Moreover, they conducted interviews to analyze user needs. The interviews included a set of clear, predefined questions of the form “how much” or “how many” that could be answered with a “yes”, “no”, “never”, “twice a week”, or similar responses.
The achieved results of this process were rich, detailed insights into users’ feelings and thinking. The gathered data was unstructured, in the form of notes, drawings, or pictures, which students organized in an empathy map. The method provided deep insights, and the students, who worked as designers, gained a better understanding of the research topic in focus. Even though students did not know exactly what to look for initially, they solved the context.
Step 3: Problem define.
Students were invited to be specific in the definition of the problem to be resolved through design thinking. They defined the problem using a clause of the form “who”, “what”, and “why” which allowed a clear description of user needs.

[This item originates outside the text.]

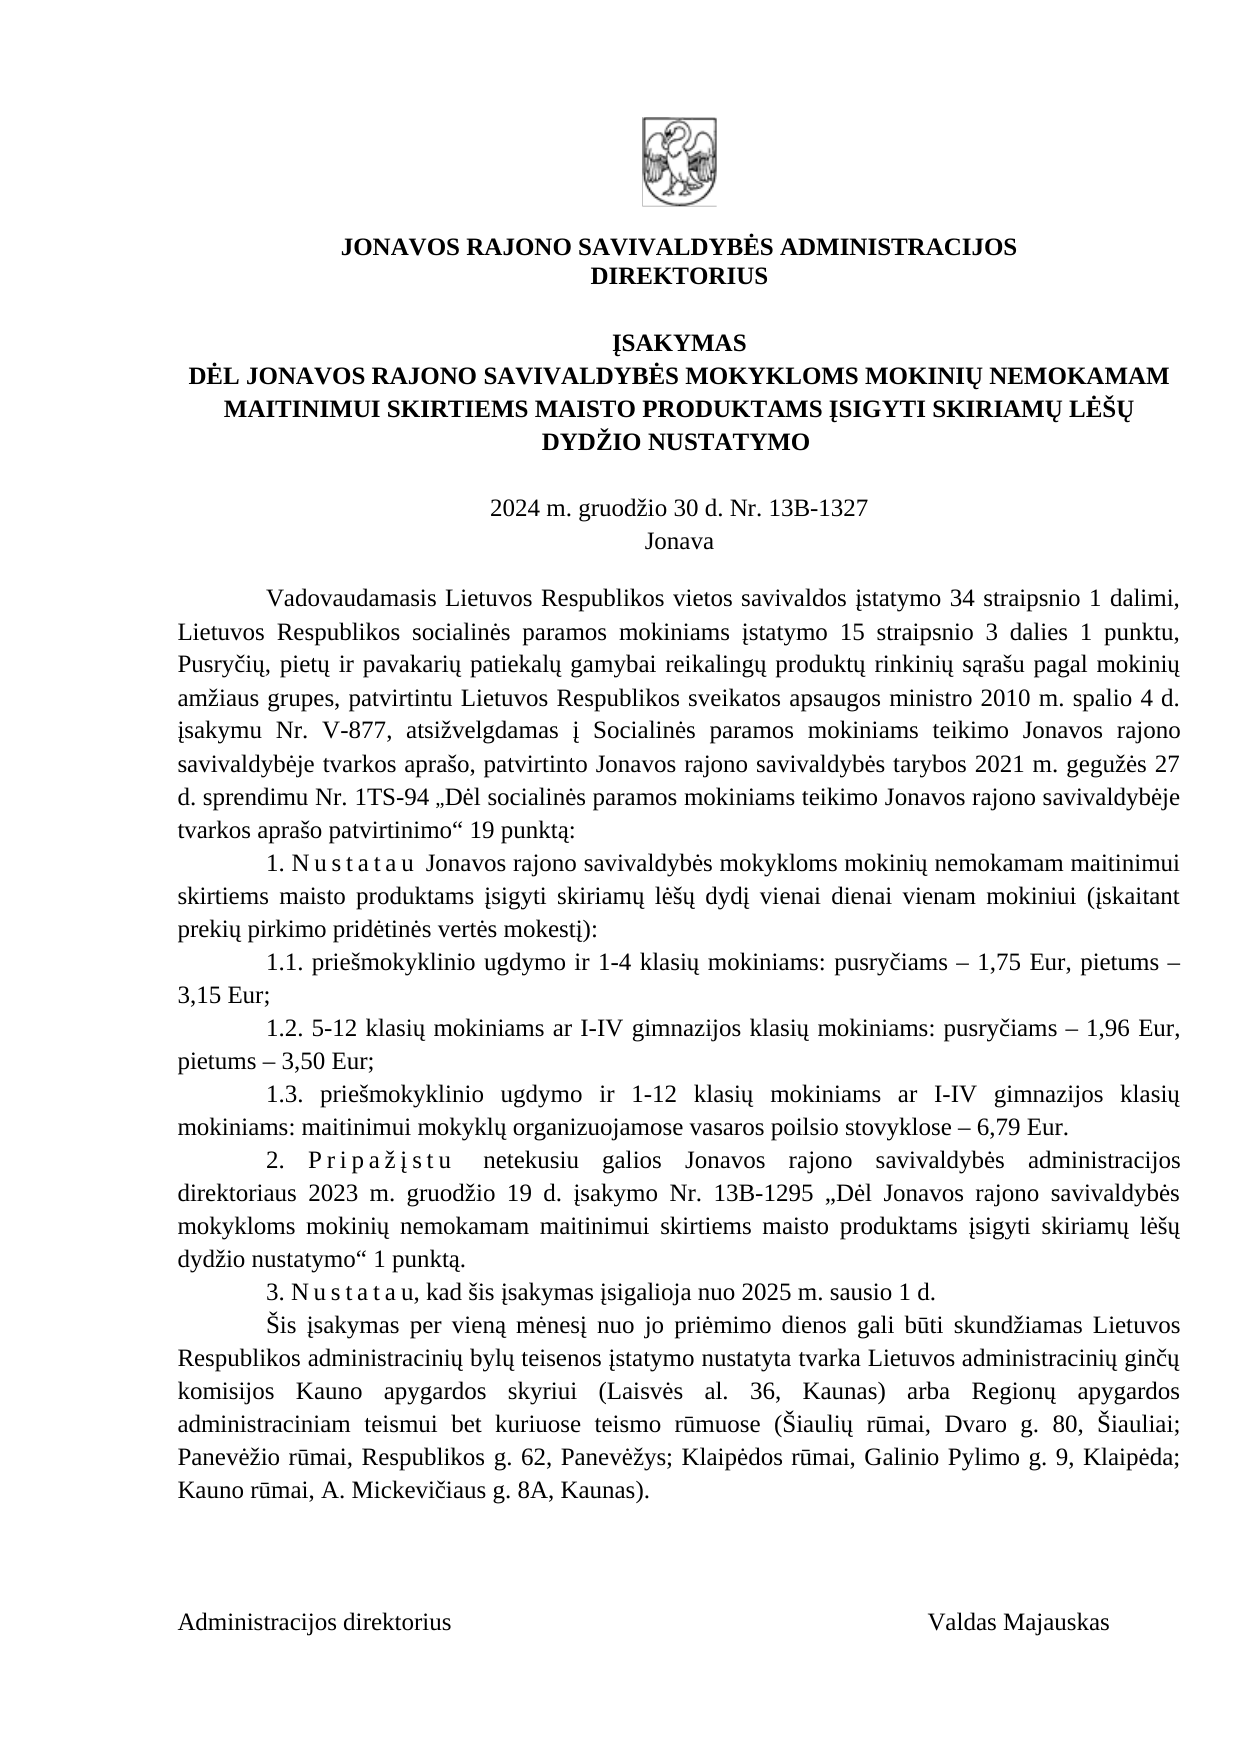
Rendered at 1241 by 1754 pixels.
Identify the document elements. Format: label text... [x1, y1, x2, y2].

Through this method, students gained deep insights and better understanding of the researched topic and the context in which they operate through a holistic approach belonging to the ICT-INOV methodology implementation.
Step 4: Brainstorming and ideate.
Students generated a rich pool of ideas to identify the final solution to be proposed by combing technology and the different ways to construct an effective organizational social model based on sustainable development, focused in this case on renewable energy communities and energy transition.
Step 5: Prototype and design.
Students built the proposed solution prototype by using a poster template to present the action plan focused on different aspects of the renewable energy communities and energy transition.